Ros and Geoff Phillips

We try to take every day as it comes and live life to the fullest as best we can. We take a lot of short breaks and drives, we go out for lunches and coffees on a regular basis and now we are trying cruising to see how we cope with that. Geoff has good days and bad days sometimes he is in a lot of pain and all these things can affect how you live life.

Live life to the fullest and focus on the positive. When negative thoughts come and they will – they come to all of us, it’s not enough to just dwell on it. You’ve got to replace it with a positive thought.

August 2020

The changes I have experienced in my health since I wrote my original story are ongoing but slow, but you know yourself when they happen. For me the biggest change is my balance and I now have blackouts, some mild and others that hit hard with severe sweats and loss of control of my ability to balance or stand.  I often have to yell for help to Ros or Kylie to quickly get me a chair so they can sit me down before I fall. Sometimes there is no time and I just fall to the floor. I have to be really careful outside and try and find something to sit on or hang onto while I call for help. Numerous times they get the call when I am on the ground. I now have my walking stick with me all the time to assist with balance just getting around.

My provider from “My Aged Care”, https://www.myagedcare.gov.au has organised a falls detection bracelet with a built in GPS that I wear every day, so if I fall outside I can be easily located.

My sense of smell is almost completely gone, same with my taste. Eyes are an ongoing problem I have had cataracts done & they tell me I will need to have my cornea operated on, possibly some sort of transplant, double vision, dry eyes & blurriness.

My carpal sensation is far worse than previously.  Same with my feet also the feeling in my hands, feet & most of my left hand side. Fatigue is an ongoing issue, I have to pace myself every day, I can do less now than I could one year ago.  I have had to get more help in the garden and to do jobs around the house. Usually I can get in a few hours in the morning but by lunch I pretty well have to sit and rest for a couple of hours to be able to help or play with my granddaughter after school.

When we travel now Ros has to do all the driving & planning to see we have places to stay that have disability accommodation with no stairs or obstructions. Same with restaurants.

I have had a couple stints in hospital with pains in the chest that they cannot find out what they are, had a number of different tests with no results, the good thing is that ruled out that my heart it was all good, no blockages or anything like that.

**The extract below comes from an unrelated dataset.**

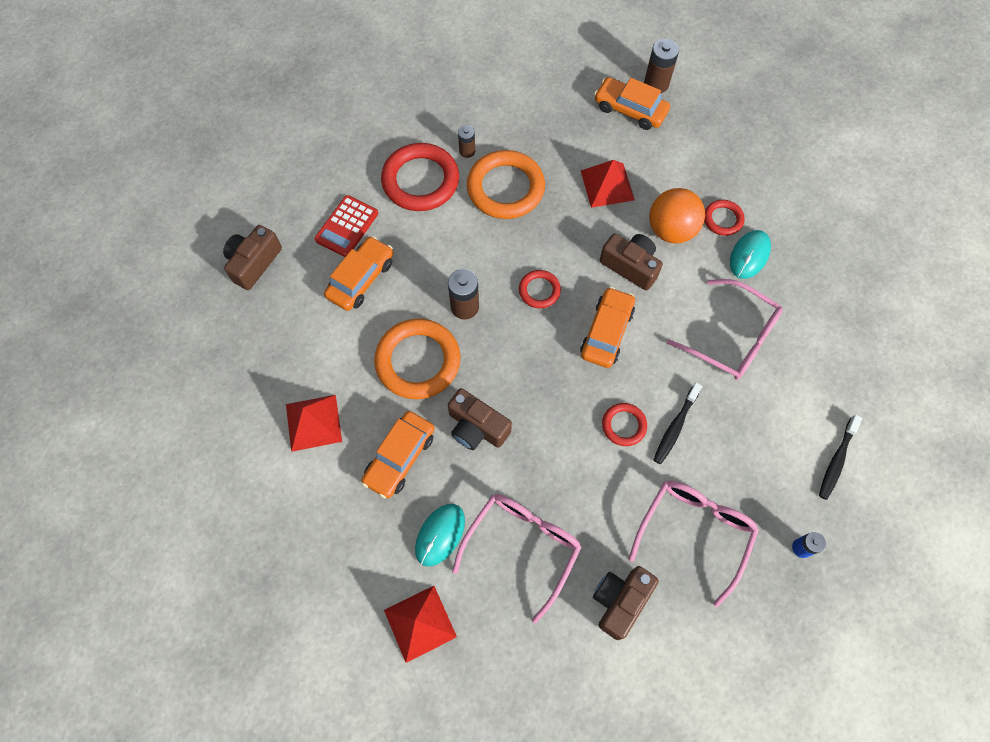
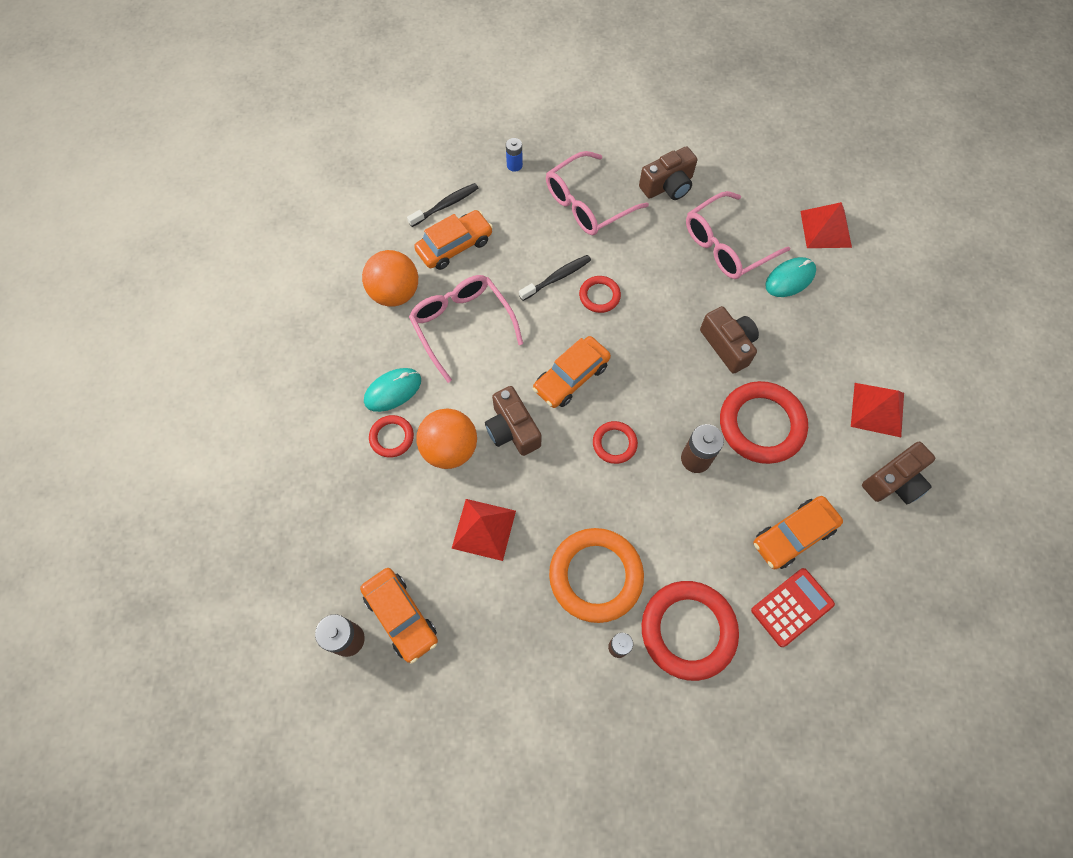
camera: 155 degrees left, 0 degrees up
brown camera [223,225,282,290] -> brown camera moved to [862,442,935,504]
orange car [362,411,435,498] -> orange car moved to [414,210,493,270]
orange ring [374,319,460,399] -> red ring [720,381,808,464]
none -> orange ball [362,250,418,306]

They now think it connected with the amyloid in the nerves. The pain is like an electric shock, not like muscle pain. This pain hits then drops away and hits again. This can go on for some weeks then stop but come back again.

I have been assessed through My Aged Care for a home package 3 which I have now got. An occupational therapist came out to assess me and our house and we have had to make some modification such as ramps in the door ways, hand rails in the bath room & toilets, lift chair to get up easily to help my balance as well and bathroom modifications for the future.

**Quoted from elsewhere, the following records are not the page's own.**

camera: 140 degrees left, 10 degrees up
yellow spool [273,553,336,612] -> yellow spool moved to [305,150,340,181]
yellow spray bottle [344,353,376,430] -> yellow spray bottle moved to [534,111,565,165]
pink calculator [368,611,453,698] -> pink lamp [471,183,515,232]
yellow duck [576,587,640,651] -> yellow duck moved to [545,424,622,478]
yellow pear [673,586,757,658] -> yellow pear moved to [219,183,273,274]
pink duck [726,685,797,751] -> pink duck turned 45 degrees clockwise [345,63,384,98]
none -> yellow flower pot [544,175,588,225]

All of this has had a big impact on Ros who has to deal with all the changes in me health as well as changes that have to be made to our home.  It can be a very trying time. I also have been diagnosed with severe sleep apnoea & now have a CPAP machine. This was confirmed after a hospital stay where they detected that my oxygen levels dropped to dangerous level when sleeping. they found that similar to my heart not getting signals correctly.

In spite of all of the above Ros still encourages me to get out and about. Before the Covid-19 restrictions she was arranging a few days away from time to time in interesting places. We hope to continue doing this very soon. We have learnt very much to take one day at a time, enjoying our family and asking for help as we need it.